• [TASK DETAILS]: Copy the part of the mesothelioma text starting with "Many of the" and going on through "their own development.", swapping "healthy body" for "healthy organism".

• [EXTRACT TO READ]:
Malignant pleural mesothelioma includes three subtypes, but one is significantly more aggressive than the others and for a long time scientists could not figure why, until now. Researchers from the Comprehensive Cancer Center (CCC) of MedUni Vienna and Vienna General Hospital discovered an interaction that leads to this vigorous behavior.
The culprits are FGF2 and EGF, two growth factors that send signals which promote migration and therefore spread of cancer. In theory, blocking these signals could open the door for new approaches for treating this subtype of malignant pleural mesothelioma.
Many of the mechanisms that cause cancer are in fact processes that a healthy body generally requires in order to function normally. The issue arises when tumor cells take advantage of these processes to benefit their own development.
In wound healing, for example, it is crucial for cells that are anchored in one spot to be able to migrate. To allow this movement, a complex modification process is initiated within the cell, called epithelial-mesenchymal transition (EMT). This is what lets cells change their properties and their appearance. Cells that were once epithelial cells with high cell-cell adhesion and therefore immovable, transform into mesenchymal cells which can travel.
“EMT plays a key role in the development of metastases and in the local spread. Especially in the aggressive forms of malignant pleural mesothelioma, we could see that the tumour cells are very similar in appearance to mesenchymal cells”, noted molecular biologist Michael Grusch.
Along with his team, Grusch noticed that EMT was triggered by defined signals, namely so-called fibroblast growth factors (FGF2) and epidermal growth factors (EGF). They were bound to receptors on the surface of the tumor cells and forwarded the signal to modify into the cell interior.
To confirm their findings, researchers blocked the effect of FGF2 and EGF, observing an immediate loss of aggressiveness.
“Our results help to provide a better understanding of the disease. Blockading these signals could, therefore, offer new approaches for treating certain aggressive forms of mesothelioma”, added co-author Mir Ali Reza Hoda from the Department of Surgery at Vienna General Hospital.

(Chart understanding records)
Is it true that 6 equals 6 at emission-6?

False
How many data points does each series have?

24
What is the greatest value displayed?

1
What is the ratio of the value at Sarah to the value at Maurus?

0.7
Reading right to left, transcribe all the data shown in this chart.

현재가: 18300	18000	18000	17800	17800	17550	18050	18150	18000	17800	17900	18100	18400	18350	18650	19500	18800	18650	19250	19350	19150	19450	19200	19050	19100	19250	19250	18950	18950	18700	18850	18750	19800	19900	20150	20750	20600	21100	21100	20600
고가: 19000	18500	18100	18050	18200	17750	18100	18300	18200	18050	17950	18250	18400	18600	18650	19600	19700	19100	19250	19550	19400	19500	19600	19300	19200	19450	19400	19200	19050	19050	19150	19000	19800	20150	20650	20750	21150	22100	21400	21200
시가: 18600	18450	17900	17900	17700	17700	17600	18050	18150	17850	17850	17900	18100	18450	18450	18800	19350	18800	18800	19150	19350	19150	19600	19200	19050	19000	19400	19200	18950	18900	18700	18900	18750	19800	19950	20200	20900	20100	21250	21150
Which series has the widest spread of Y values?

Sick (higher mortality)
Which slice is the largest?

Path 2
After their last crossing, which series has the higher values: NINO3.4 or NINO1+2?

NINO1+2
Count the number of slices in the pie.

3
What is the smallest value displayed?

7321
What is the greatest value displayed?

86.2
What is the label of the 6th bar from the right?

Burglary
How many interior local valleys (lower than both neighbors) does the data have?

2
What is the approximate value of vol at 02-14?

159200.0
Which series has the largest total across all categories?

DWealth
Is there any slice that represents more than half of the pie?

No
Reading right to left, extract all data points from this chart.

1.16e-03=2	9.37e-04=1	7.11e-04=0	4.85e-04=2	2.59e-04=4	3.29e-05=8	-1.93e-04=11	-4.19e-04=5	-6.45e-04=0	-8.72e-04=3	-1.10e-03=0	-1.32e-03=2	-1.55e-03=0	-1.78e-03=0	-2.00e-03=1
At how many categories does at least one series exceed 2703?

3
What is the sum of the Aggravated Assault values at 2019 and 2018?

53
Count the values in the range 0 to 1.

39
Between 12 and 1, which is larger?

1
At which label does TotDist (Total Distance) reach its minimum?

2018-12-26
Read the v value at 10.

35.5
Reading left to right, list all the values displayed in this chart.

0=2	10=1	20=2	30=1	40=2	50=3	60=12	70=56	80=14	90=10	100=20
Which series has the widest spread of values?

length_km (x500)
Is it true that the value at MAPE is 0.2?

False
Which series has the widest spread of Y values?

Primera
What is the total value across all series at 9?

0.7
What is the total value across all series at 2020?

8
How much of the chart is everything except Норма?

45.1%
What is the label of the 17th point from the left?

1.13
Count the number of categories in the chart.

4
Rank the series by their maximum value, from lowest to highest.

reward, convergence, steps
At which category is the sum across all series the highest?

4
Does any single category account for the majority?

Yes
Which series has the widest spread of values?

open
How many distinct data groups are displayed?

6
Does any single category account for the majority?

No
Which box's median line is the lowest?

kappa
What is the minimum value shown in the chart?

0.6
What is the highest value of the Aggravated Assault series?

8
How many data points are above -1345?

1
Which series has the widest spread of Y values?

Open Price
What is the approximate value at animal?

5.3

• [OUTPUT BELOW]:
Many of the mechanisms that cause cancer are in fact processes that a healthy organism generally requires in order to function normally. The issue arises when tumor cells take advantage of these processes to benefit their own development.